Cawe – cawe itu bisa positif bisa negatif.Tergantung dalam tindakan implementatif yang dilakukan. Dan cawe – cawe sesungguhnya, terletak pada niat personality dalam dirinya seseorang itu sendiri. Apa yang di ucapkan dengan tindakan bisa jadi berbeda.

Menjadi menarik ramai “pro – kontra” ketika kalimat kata cawe – cawe di ucapkan oleh Presiden Jokowi, dihadapan para pimpinan awak media beberapa waktu lalu.

Dalam suasana tahun politik menjelang pemilu pilpres 2024, tentu makna ucapan Presiden Jokowi, bukanlah makna tunggal, untuk dipahami secara literal tekstual oleh publik.

Walaupun lingkaran dalam istana telah memberikan penjelasan argumentatif rasional bahwa, tujuan kata kalimat cawe – cawe Presiden Jokowi, agar pemilu 2024 itu berjalan normal tidak ada kegaduhan keributan.

Secara normatif argumentatif rasional pernyataan lingkaran dalam istana dapat dipahami. Sebagai kepala negara dan pemerintahan, pemilu 2024 harus berjalan sukses, dan itu merupakan tanggung jawab normatif moral politis seorang presiden.

Tentu ada parameter untuk mengukur bahwa, cawe – cawe Presiden Jokowi tersebut netral obyektif tidak ada berpihak kanan kiri.Jika tidak netral obyek berpihak kepada kelompok golongan atau pada personality. Maka timbul berbagai spekulasi pertanyaan.

Oleh karna itu, maka cawe – cawe Presiden Jokowi perlu dipertanyakan di pertegas kembali obyektifitasnya. Kenegarawanan seorang Jokowi sebagai presiden tentu akan diuji oleh publik.

Jika cawe – cawe Presiden Jokowi, pada akhirnya di personifikasikan, pada subyek personality, tentu ini mereduksi kewibawaan presiden jokowi sendiri.Jatuh pada karakter seorang sifat prilaku politisi partisan.
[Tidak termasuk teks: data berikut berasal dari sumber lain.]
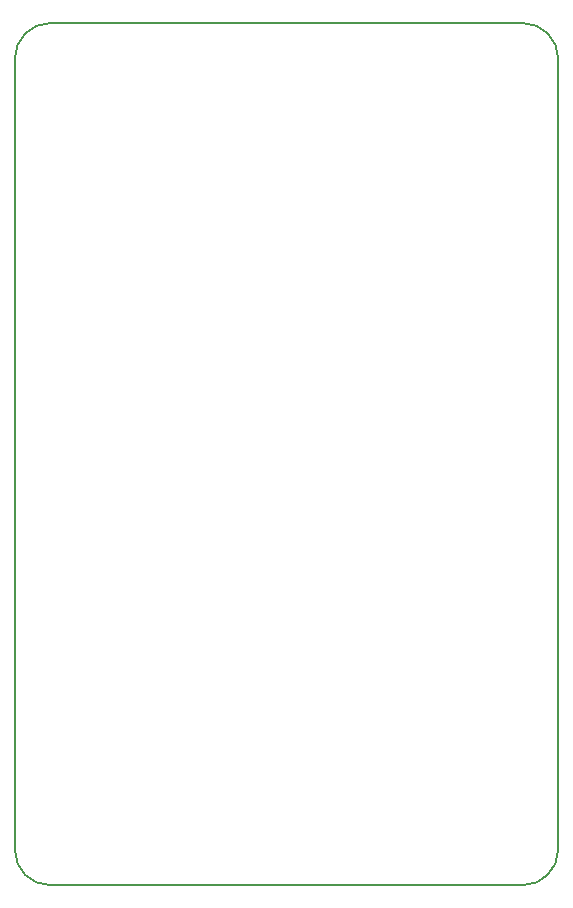
<source format=gm1>
%TF.GenerationSoftware,KiCad,Pcbnew,7.0.8*%
%TF.CreationDate,2025-03-27T12:51:53-03:00*%
%TF.ProjectId,on_off_module_x1,6f6e5f6f-6666-45f6-9d6f-64756c655f78,2.0*%
%TF.SameCoordinates,Original*%
%TF.FileFunction,Profile,NP*%
%FSLAX46Y46*%
G04 Gerber Fmt 4.6, Leading zero omitted, Abs format (unit mm)*
G04 Created by KiCad (PCBNEW 7.0.8) date 2025-03-27 12:51:53*
%MOMM*%
%LPD*%
G01*
G04 APERTURE LIST*
%TA.AperFunction,Profile*%
%ADD10C,0.200000*%
%TD*%
G04 APERTURE END LIST*
D10*
X128533000Y-65035001D02*
X168533000Y-65035001D01*
X125532999Y-135035001D02*
G75*
G03*
X128533000Y-138035001I2999901J-99D01*
G01*
X125533000Y-135035001D02*
X125533000Y-68035001D01*
X128533000Y-138035001D02*
X168533000Y-138035001D01*
X171533000Y-68035001D02*
X171533000Y-135035001D01*
X171532999Y-68035001D02*
G75*
G03*
X168533000Y-65035001I-2999899J101D01*
G01*
X128533000Y-65035000D02*
G75*
G03*
X125533000Y-68035001I0J-3000000D01*
G01*
X168533000Y-138035000D02*
G75*
G03*
X171533000Y-135035001I0J3000000D01*
G01*
M02*

</source>
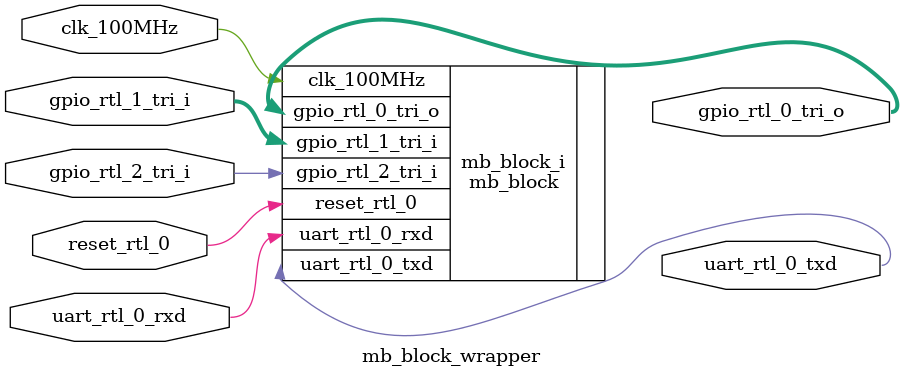
<source format=v>
`timescale 1 ps / 1 ps

module mb_block_wrapper
   (clk_100MHz,
    gpio_rtl_0_tri_o,
    gpio_rtl_1_tri_i,
    gpio_rtl_2_tri_i,
    reset_rtl_0,
    uart_rtl_0_rxd,
    uart_rtl_0_txd);
  input clk_100MHz;
  output [15:0]gpio_rtl_0_tri_o;
  input [15:0]gpio_rtl_1_tri_i;
  input [0:0]gpio_rtl_2_tri_i;
  input reset_rtl_0;
  input uart_rtl_0_rxd;
  output uart_rtl_0_txd;

  wire clk_100MHz;
  wire [15:0]gpio_rtl_0_tri_o;
  wire [15:0]gpio_rtl_1_tri_i;
  wire [0:0]gpio_rtl_2_tri_i;
  wire reset_rtl_0;
  wire uart_rtl_0_rxd;
  wire uart_rtl_0_txd;

  mb_block mb_block_i
       (.clk_100MHz(clk_100MHz),
        .gpio_rtl_0_tri_o(gpio_rtl_0_tri_o),
        .gpio_rtl_1_tri_i(gpio_rtl_1_tri_i),
        .gpio_rtl_2_tri_i(gpio_rtl_2_tri_i),
        .reset_rtl_0(reset_rtl_0),
        .uart_rtl_0_rxd(uart_rtl_0_rxd),
        .uart_rtl_0_txd(uart_rtl_0_txd));
endmodule

</source>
Di prediksi pemilu pilpres 14 Februari 2024 ini akan mengerucut tiga nama besar yang sudah dikenal publik luas. Anies Baswedan ( Nasdem ) Ganjar Pranowo ( PDIP ) dan Prabowo Subianto ( Gerindra ).
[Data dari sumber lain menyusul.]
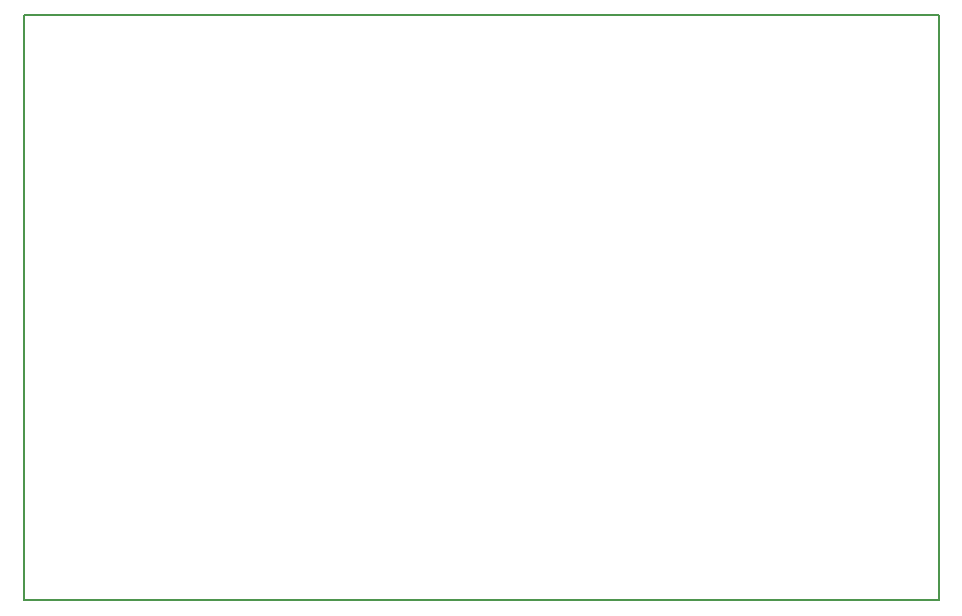
<source format=gbr>
G04 #@! TF.GenerationSoftware,KiCad,Pcbnew,(5.0.0)*
G04 #@! TF.CreationDate,2018-09-23T18:34:32-06:00*
G04 #@! TF.ProjectId,EByte_E73_tester,45427974655F4537335F746573746572,rev?*
G04 #@! TF.SameCoordinates,Original*
G04 #@! TF.FileFunction,Profile,NP*
%FSLAX46Y46*%
G04 Gerber Fmt 4.6, Leading zero omitted, Abs format (unit mm)*
G04 Created by KiCad (PCBNEW (5.0.0)) date 09/23/18 18:34:32*
%MOMM*%
%LPD*%
G01*
G04 APERTURE LIST*
%ADD10C,0.150000*%
G04 APERTURE END LIST*
D10*
X60960000Y-132080000D02*
X138430000Y-132080000D01*
X60960000Y-82550000D02*
X60960000Y-132080000D01*
X138430000Y-82550000D02*
X60960000Y-82550000D01*
X138430000Y-132080000D02*
X138430000Y-82550000D01*
M02*

</source>
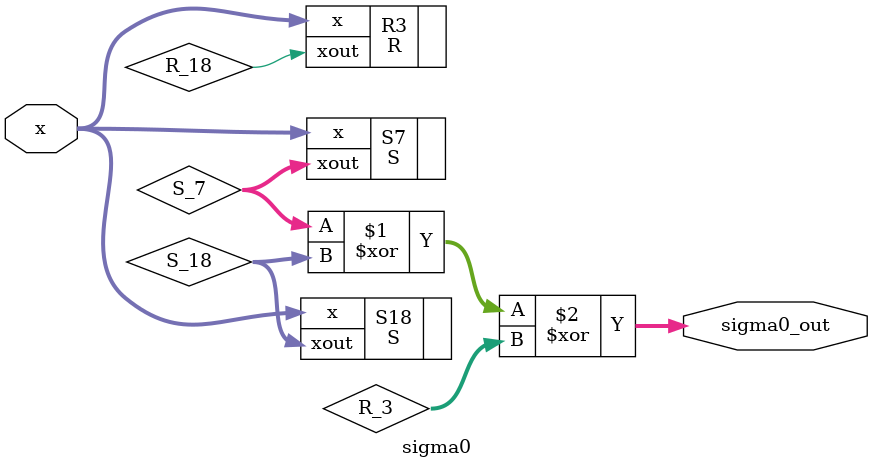
<source format=v>
module sigma0 #
(
    parameter DATA_WIDTH = 32
)

(
    input   wire    [DATA_WIDTH - 1:0]  x           ,

    output  wire    [DATA_WIDTH - 1:0]  sigma0_out
);

wire    [DATA_WIDTH-1:0]    S_7     ;
wire    [DATA_WIDTH-1:0]    S_18    ;
wire    [DATA_WIDTH-1:0]    R_3     ;

assign sigma0_out = S_7 ^ S_18 ^ R_3;

S
#(
    .DATA_WIDTH (DATA_WIDTH),
    .n          (7         )
)
S7
(
    .x      (x          ),
    .xout   (S_7        )
);


S
#(
    .DATA_WIDTH (DATA_WIDTH),
    .n          (18        )
)
S18
(
    .x      (x          ),
    .xout   (S_18       )
);

R
#(
    .DATA_WIDTH (DATA_WIDTH),
    .n          (3        )
)
R3
(
    .x      (x          ),
    .xout   (R_18       )
);
endmodule
</source>
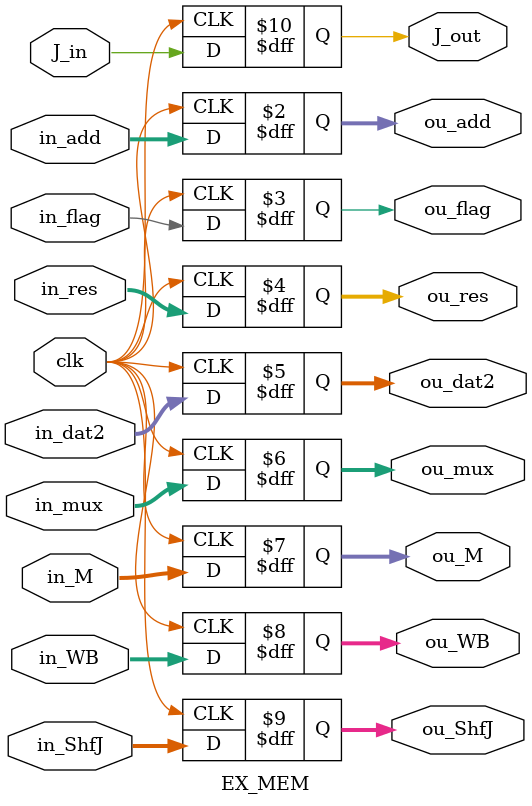
<source format=v>

`timescale 1ns/1ns

module EX_MEM(
    input clk,
    input [2:0]in_M,
    input [1:0]in_WB,
    input [31:0]in_add,
    input in_flag,
    input [31:0]in_res,
    input [31:0]in_dat2,
    input [4:0]in_mux,
    input [27:0]in_ShfJ,
    input J_in,
    output reg[31:0]ou_add,
    output reg ou_flag,
    output reg[31:0]ou_res,
    output reg[31:0]ou_dat2,
    output reg[4:0]ou_mux,
    output reg [2:0]ou_M,
    output reg[1:0]ou_WB,
    output reg [27:0]ou_ShfJ,
    output reg J_out
);

always @(posedge clk) begin
    ou_add = in_add;
    ou_flag = in_flag;
    ou_res = in_res;
    ou_dat2 = in_dat2;
    ou_mux = in_mux;
    ou_M = in_M;
    ou_WB = in_WB;
    J_out = J_in;
    ou_ShfJ = in_ShfJ;
end

endmodule

</source>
Dari perbagai kajian analisis survei yang dilakukan. Grafik statistik tidak begitu jauh tingkat elaktabilitas diantara mereka. Masing – masing memiliki ” follower ” dilapisan struktur sosial ekonomi pendidikan dan religius keagamaan di tengah masyarakat.

Jika mengerucut hanya tiga nama seperti yang disebutkan diatas pilpres pemilu 2024. Sejauh mana personifikasi seorang Jokowi sebagai presiden menempatkan dirinya dalan tiga nama tersebut. Tentu cawe – cawenya seorang Presiden Jokowi sangat dinantikan dan dinilai oleh publik.

Hari ini dalam istilah PDIP Presiden Jokowi adalah petugas partai. Kata ini selalu dikemukakan oleh Megawati sebagai ketua umum. Termasuk pada pencapresan Ganjar Pranowo tetap sama petugas partai. Jokowi sebagai presiden jalur PDIP adalah poros utama.

Mungkinkah seorang Jokowi sebagai presiden, mampu menempatkan dirinya untuk tidak terjebak dalam politik partisan dalam pilpres 2024. Ini yang sesungguhnya harus ditunjukan seorang Jokowi sebagai presiden.

Publik khawatir dengan cawe – cawe Presiden Jokowi, dalam pemilu pilpres nanti, mengandung makna keperpihakannya terhadap salah satu tiga kandidat capres yang ada. Artinya cawe – cawenya bukan sebuah subyek obyek kenetralan.

Bisa jadi cawe cawenya Presiden jokowi menghasilkan produktifitas negatif, menghasilkan polarisasi sosial politik ditengah masyarakat yang semakin meluas. Jika tidak diwaspadai menghasilkan chaos politik dalam pemilu nanti. High cost sosial politik terlalu mahal untuk sebuah cawe cawe seorang Presiden.

Jika cawe cawe Presiden Jokowi dimaknai bahw, dirinya masih memiliki kekuasaan besar, untuk menentukan apa keinginannya tentang wajah presiden akan datang. Bisa jadi hemat penulis, presiden Jokowi sedang mengalami satu stimulus politis piskologis gejala post power sindrom diakhir kekuasaannya.

Gejala ini satu bentuk dimana orang belum siap menjadi manusia biasa sebagai warga negara. Belum siap penggantinya yang berbeda dengan hati dan pikirannnya. Harusnya ini tidak boleh terjadi di alam kehidupan demokrasi.Setiap pejabat publik dalam level apapun sesungguhnya memiliki stimulus gejala piskologis post power sindrome dan itu lumrah sebagai manusia.